Thursday 24 November 2011

This be the verse

A rather obvious point about Larkin's 'This Be The Verse'.
They fuck you up, your mum and dad.
They may not mean to, but they do.
They fill you with the faults they had
And add some extra, just for you.

But they were fucked up in their turn
By fools in old-style hats and coats,
Who half the time were soppy-stern
And half at one another’s throats.

Man hands on misery to man.
It deepens like a coastal shelf.
Get out as early as you can,
And don’t have any kids yourself.
Wikipedia (that fount!
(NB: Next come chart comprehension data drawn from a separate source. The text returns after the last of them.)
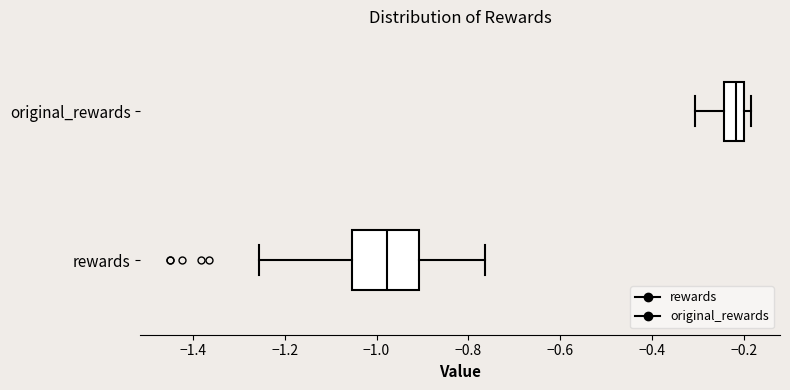

Reading bottom to top, transcribe this box plot: for each box, give where its median line is, the range the box spans, and where its two whiskers end, as read against the x-axis. The values are not printed on the chart, so give them approximately, as read against the axis.

rewards: median -0.98, box -1.06 to -0.90, whiskers -1.26 to -0.76
original_rewards: median -0.22, box -0.24 to -0.20, whiskers -0.30 to -0.18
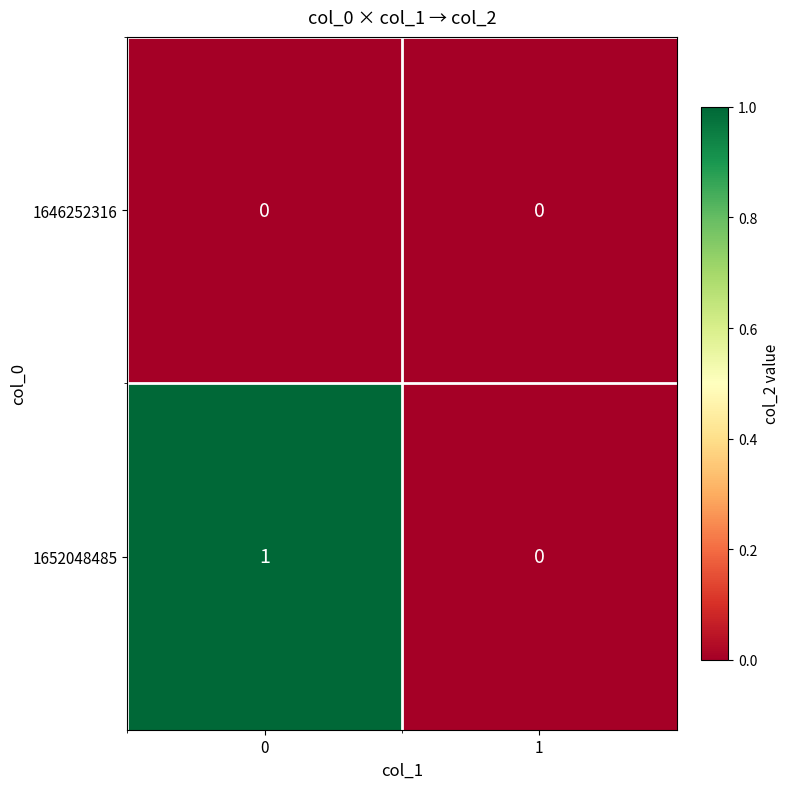

List the series in order of their peak value, lowest first.

1646252316, 1652048485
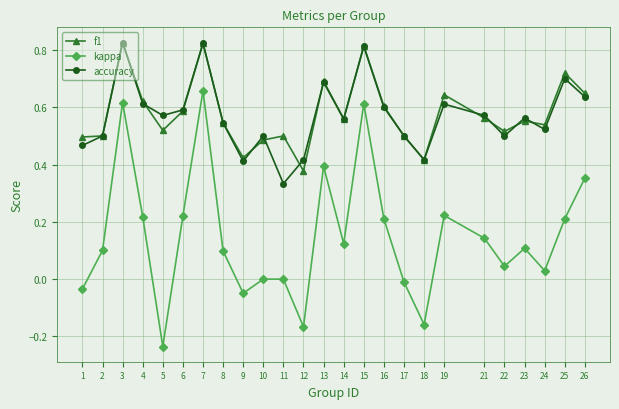

Which category has the highest value in the kappa series?

7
It's a veritable fount!) suggests the title 'is an allusion to Robert Louis Stevenson's "Requiem"', which also contains familiar lines:
Under the wide and starry sky,
Dig the grave and let me lie.
Glad did I live and gladly die,
And I laid me down with a will.

This be the verse you grave for me:
Here he lies where he longed to be;
Home is the sailor, home from sea,
And the hunter home from the hill.
A touch egregiously, the 'pedia then adds: 'Stevenson's thought of a happy homecoming in death is given an ironic turn'.

But I've always assumed the title makes reference to Pope's couplet from Arbuthnot [283-4]:
Cursed be the verse, how well so e'er it flow,
That tends to make one worthy man my foe.
Larkin's poem has, it seems to me, has a cleverer, more ironic relationship to this famous sentiment than to Stevenson's gooey sentimentality: because the 'cursing' (in the vernacular sense of the word) is precisely what is most memorable about Larkin's ditty; because it is about the inevitable enmity and misery that shapes even the relationships between the worthy.